Frédéric Potier est délégué interministériel à la lutte contre le racisme, l’antisémitisme et la haine anti-LGBT (DILCRAH). Il plaide, dans le livre « La matrice de la haine », en faveur d’une République « forte et généreuse » pour endiguer diverses formes d’intolérance. Recension ici, par Philippe Foussier.
Le préfet Potier est un praticien de l’action publique. Il ne néglige pas pour autant la réflexion qui, elle-même, découle de convictions solides. Sa boussole, ce sont les idéaux des Lumières, au centre desquels il place l’universalisme. Il le définit d’abord comme renvoyant « à l’idée d’une unité du genre humain dépassant les spécificités culturelles ou catégorielles » tout comme une philosophie « ayant pour finalité d’accorder à tous les citoyens des droits reposant sur des principes communs ».
C’est dans la contestation de ces idéaux que naissent et prospèrent le racisme et les préjugés : « A l’opposé des principes d’universalisme républicain et de citoyenneté se développent les visions communautaristes de la société qui portent en elles le danger d’une fragmentation à l’infini de la société tout en enfermant les individus dans une identité essentialisée ».
Le numérique a donné un second souffle à des mouvements, plus ou moins structurés, chassés en raison de leurs discours extrémistes », observe Frédéric Potier.

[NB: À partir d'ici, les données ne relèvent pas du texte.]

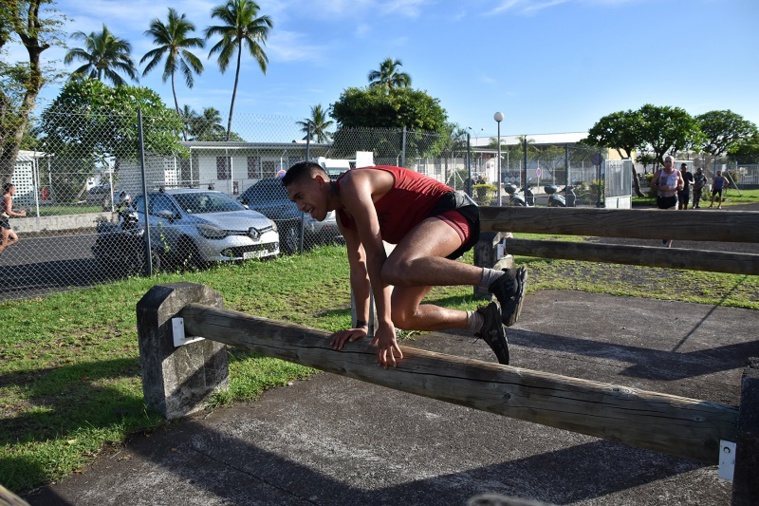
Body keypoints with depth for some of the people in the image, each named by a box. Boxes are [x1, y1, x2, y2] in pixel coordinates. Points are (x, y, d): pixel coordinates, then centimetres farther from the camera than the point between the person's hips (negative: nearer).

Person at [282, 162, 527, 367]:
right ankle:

En évoquant la « cyberhaine », Frédéric Potier observe que « le numérique a donné un second souffle à des mouvements, plus ou moins structurés, chassés des espaces médiatiques traditionnels en raison de leurs discours extrémistes ». En effet, des courants qui autrefois s’adressaient à quelques milliers d’individus fanatisés peuvent désormais disposer d’un impact potentiel sur des millions de personnes.
« Les défenseurs d’une conception universaliste de la société, attachés au débat d’idées et au partage de la connaissance et de l’information, ont sans doute tardé à prendre conscience que l’opinion se faisait désormais aussi ailleurs et qu’un contre-système de valeurs s’était structuré et avait prospéré sur internet ». Pour répondre à cette réalité, l’auteur estime que nos moyens sont actuellement inadaptés et c’est la raison pour laquelle il a soutenu la proposition législative « visant à lutter contre les contenus haineux sur internet », adoptée par le Parlement en mai dernier.
Le vieil antisémitisme alimente le nouveau
Frédéric Potier consacre aussi un développement spécifique à la haine anti LGBT et dresse un panorama historique qui permet d’apprécier le caractère somme toute récent de la lutte contre les préjugés visant l’homosexualité. L’arrêt du fichage des homosexuels, le retrait de l’homosexualité des maladies mentales, l’abrogation de l’article du Code pénal sur la différence de majorité sexuelle pour les homosexuels ou encore l’abrogation du délit d’homosexualité, par exemple, n’ont été actés qu’en 1981-82. Et d’ailleurs, si on a pu croire un moment en France que la haine contre les personnes LGBT reculait, démonstration est hélas faite qu’elle semble dorénavant en hausse, probablement partiellement corrélée à la montée de l’intégrisme religieux.
Ne pas défendre des combats de prétendus minorités pour elles-mêmes mais toujours au nom de l’accès à l’égalité des droits »
On lira aussi avec intérêt la manière dont le préfet Potier s’est insurgé contre la commémoration de Charles Maurras envisagée en 2018, soulignant comment « le vieil antisémitisme alimente le nouveau » et comment « les haines d’aujourd’hui vont puiser dans des croyances anciennes ». Convaincantes aussi, ses réflexions sur « l’Orbanisation » du monde, en référence au dirigeant hongrois.
En conclusion, l’auteur met en garde contre les « entrepreneurs identitaires » qui prospèrent sur la fragmentation de nos sociétés : « Il ne faut jamais défendre des combats de prétendus minorités pour elles-mêmes mais toujours au nom de l’accès à l’égalité des droits ».